=== EXERCISE MATERIALS ===

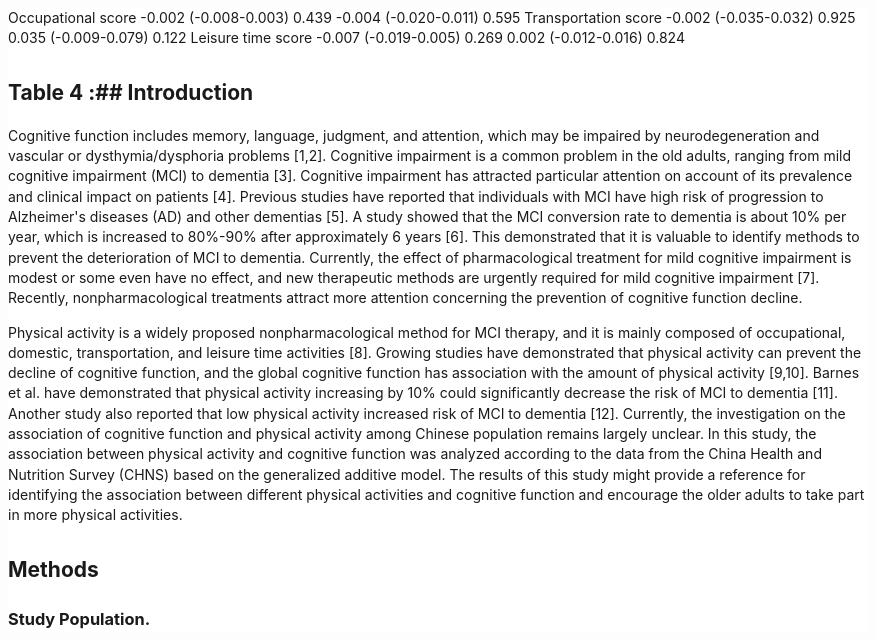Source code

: Occupational score 
-0.002 (-0.008-0.003) 
0.439 
-0.004 (-0.020-0.011) 
0.595 
Transportation score 
-0.002 (-0.035-0.032) 
0.925 
0.035 (-0.009-0.079) 
0.122 
Leisure time score 
-0.007 (-0.019-0.005) 
0.269 
0.002 (-0.012-0.016) 
0.824 



## Table 4 :## Introduction

Cognitive function includes memory, language, judgment, and attention, which may be impaired by neurodegeneration and vascular or dysthymia/dysphoria problems [1,2]. Cognitive impairment is a common problem in the old adults, ranging from mild cognitive impairment (MCI) to dementia [3]. Cognitive impairment has attracted particular attention on account of its prevalence and clinical impact on patients [4]. Previous studies have reported that individuals with MCI have high risk of progression to Alzheimer's diseases (AD) and other dementias [5]. A study showed that the MCI conversion rate to dementia is about 10% per year, which is increased to 80%-90% after approximately 6 years [6]. This demonstrated that it is valuable to identify methods to prevent the deterioration of MCI to dementia. Currently, the effect of pharmacological treatment for mild cognitive impairment is modest or some even have no effect, and new therapeutic methods are urgently required for mild cognitive impairment [7]. Recently, nonpharmacological treatments attract more attention concerning the prevention of cognitive function decline.

Physical activity is a widely proposed nonpharmacological method for MCI therapy, and it is mainly composed of occupational, domestic, transportation, and leisure time activities [8]. Growing studies have demonstrated that physical activity can prevent the decline of cognitive function, and the global cognitive function has association with the amount of physical activity [9,10]. Barnes et al. have demonstrated that physical activity increasing by 10% could significantly decrease the risk of MCI to dementia [11]. Another study also reported that low physical activity increased risk of MCI to dementia [12]. Currently, the investigation on the association of cognitive function and physical activity among Chinese population remains largely unclear. In this study, the association between physical activity and cognitive function was analyzed according to the data from the China Health and Nutrition Survey (CHNS) based on the generalized additive model. The results of this study might provide a reference for identifying the association between different physical activities and cognitive function and encourage the older adults to take part in more physical activities.


## Methods


### Study Population.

===

**WHAT YOU NEED TO DO**
What are the lines, exactly as written above, from the line with "0.035 (-0.009-0.079)" to the line with "## Table 4 :## Introduction", both included? Output only those.

**TASK ANSWER**
0.035 (-0.009-0.079) 
0.122 
Leisure time score 
-0.007 (-0.019-0.005) 
0.269 
0.002 (-0.012-0.016) 
0.824 



## Table 4 :## Introduction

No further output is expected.